Output every line of the listing below word for word, keeping the original order, spelling, and punctuation unchanged.

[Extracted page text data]
......
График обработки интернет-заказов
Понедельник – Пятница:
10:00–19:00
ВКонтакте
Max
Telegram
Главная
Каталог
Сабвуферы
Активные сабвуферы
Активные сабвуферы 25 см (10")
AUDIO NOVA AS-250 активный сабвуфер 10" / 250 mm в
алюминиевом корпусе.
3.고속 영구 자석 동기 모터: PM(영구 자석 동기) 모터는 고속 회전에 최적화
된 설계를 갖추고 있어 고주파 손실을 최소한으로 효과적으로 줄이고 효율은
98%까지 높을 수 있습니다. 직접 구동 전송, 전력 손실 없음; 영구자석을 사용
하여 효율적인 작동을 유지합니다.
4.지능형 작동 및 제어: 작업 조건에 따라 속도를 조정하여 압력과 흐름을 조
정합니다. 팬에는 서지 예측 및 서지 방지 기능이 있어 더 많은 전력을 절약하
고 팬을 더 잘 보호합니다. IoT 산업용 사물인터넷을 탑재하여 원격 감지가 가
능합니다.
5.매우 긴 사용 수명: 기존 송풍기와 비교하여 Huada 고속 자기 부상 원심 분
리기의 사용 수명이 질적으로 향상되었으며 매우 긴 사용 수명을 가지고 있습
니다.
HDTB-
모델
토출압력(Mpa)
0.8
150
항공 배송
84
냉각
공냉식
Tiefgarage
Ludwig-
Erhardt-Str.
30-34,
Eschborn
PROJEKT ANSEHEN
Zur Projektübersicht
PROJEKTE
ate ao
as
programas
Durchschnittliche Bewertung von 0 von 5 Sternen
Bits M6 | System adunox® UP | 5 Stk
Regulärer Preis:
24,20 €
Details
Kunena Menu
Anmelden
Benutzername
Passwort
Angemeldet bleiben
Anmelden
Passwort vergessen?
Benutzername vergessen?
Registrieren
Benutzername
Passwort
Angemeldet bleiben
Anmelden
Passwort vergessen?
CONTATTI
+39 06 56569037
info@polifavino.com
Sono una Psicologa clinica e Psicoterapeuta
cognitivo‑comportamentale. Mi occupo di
......
ANSWER TO THIS TASK »
График обработки интернет-заказов
Понедельник – Пятница:
10:00–19:00
ВКонтакте
Max
Telegram
Главная
Каталог
Сабвуферы
Активные сабвуферы
Активные сабвуферы 25 см (10")
AUDIO NOVA AS-250 активный сабвуфер 10" / 250 mm в
алюминиевом корпусе.
3.고속 영구 자석 동기 모터: PM(영구 자석 동기) 모터는 고속 회전에 최적화
된 설계를 갖추고 있어 고주파 손실을 최소한으로 효과적으로 줄이고 효율은
98%까지 높을 수 있습니다. 직접 구동 전송, 전력 손실 없음; 영구자석을 사용
하여 효율적인 작동을 유지합니다.
4.지능형 작동 및 제어: 작업 조건에 따라 속도를 조정하여 압력과 흐름을 조
정합니다. 팬에는 서지 예측 및 서지 방지 기능이 있어 더 많은 전력을 절약하
고 팬을 더 잘 보호합니다. IoT 산업용 사물인터넷을 탑재하여 원격 감지가 가
능합니다.
5.매우 긴 사용 수명: 기존 송풍기와 비교하여 Huada 고속 자기 부상 원심 분
리기의 사용 수명이 질적으로 향상되었으며 매우 긴 사용 수명을 가지고 있습
니다.
HDTB-
모델
토출압력(Mpa)
0.8
150
항공 배송
84
냉각
공냉식
Tiefgarage
Ludwig-
Erhardt-Str.
30-34,
Eschborn
PROJEKT ANSEHEN
Zur Projektübersicht
PROJEKTE
ate ao
as
programas
Durchschnittliche Bewertung von 0 von 5 Sternen
Bits M6 | System adunox® UP | 5 Stk
Regulärer Preis:
24,20 €
Details
Kunena Menu
Anmelden
Benutzername
Passwort
Angemeldet bleiben
Anmelden
Passwort vergessen?
Benutzername vergessen?
Registrieren
Benutzername
Passwort
Angemeldet bleiben
Anmelden
Passwort vergessen?
CONTATTI
+39 06 56569037
info@polifavino.com
Sono una Psicologa clinica e Psicoterapeuta
cognitivo‑comportamentale. Mi occupo di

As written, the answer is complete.